What she’s saying there is that compassion takes action. Compassion is being moved to do something with our empathy. It’s not enough to feel for our users; we have to go about the difficult work of helping them. Even when that means that we have to do things differently than we wanted. Even when that means that we have to think about different use cases, more use cases—that’s what compassion is.

Compassion also takes courage. It takes courage to be like MailChimp, and not just be like, “oh, lighten up” when somebody is not laughing at your jokes. It takes courage to go inside yourself and saying you know, we might be a fun-loving and zany company. But that has a cost. It’s hurting people’s feelings or it’s getting in their way. It takes courage to not have a knee-jerk reaction and instead do the difficult work of coming to terms with the way that your work affects people, whether or not you intended it.

What MailChimp realized was that being funny mattered a lot less than being helpful. All they had to do was get over themselves enough to admit it, and to embrace it.

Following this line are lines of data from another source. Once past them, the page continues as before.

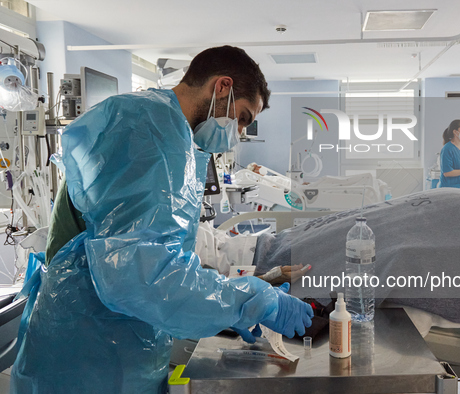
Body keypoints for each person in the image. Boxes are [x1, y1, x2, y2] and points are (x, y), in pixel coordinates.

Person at [11, 46, 313, 394]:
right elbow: (139, 276)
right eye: (242, 117)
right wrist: (248, 302)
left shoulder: (167, 131)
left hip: (116, 341)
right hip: (88, 353)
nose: (240, 133)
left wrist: (227, 309)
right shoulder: (148, 132)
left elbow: (158, 251)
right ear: (222, 87)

Ultimately all of these things take practice. It’s a lot easier to be kind to somebody when they’re standing in front of you and when you know what they’re going through. It’s a lot harder to bring that kindness to people you can’t see. It’s harder to retrain our brains to look at every situation and look for the opportunities where we can make space for people, whole people.

What it is is an act of listening. It’s listening to those millions, those trillions of heartbeats, the heartbeats of people we’ll never know, but whose lives we affect every day. As Paul Ford says, we can’t just design and write for our clocks—for our deadlines or for our goals. Because the only unit of time that matters is heartbeats.

Thank you for spending yours with me.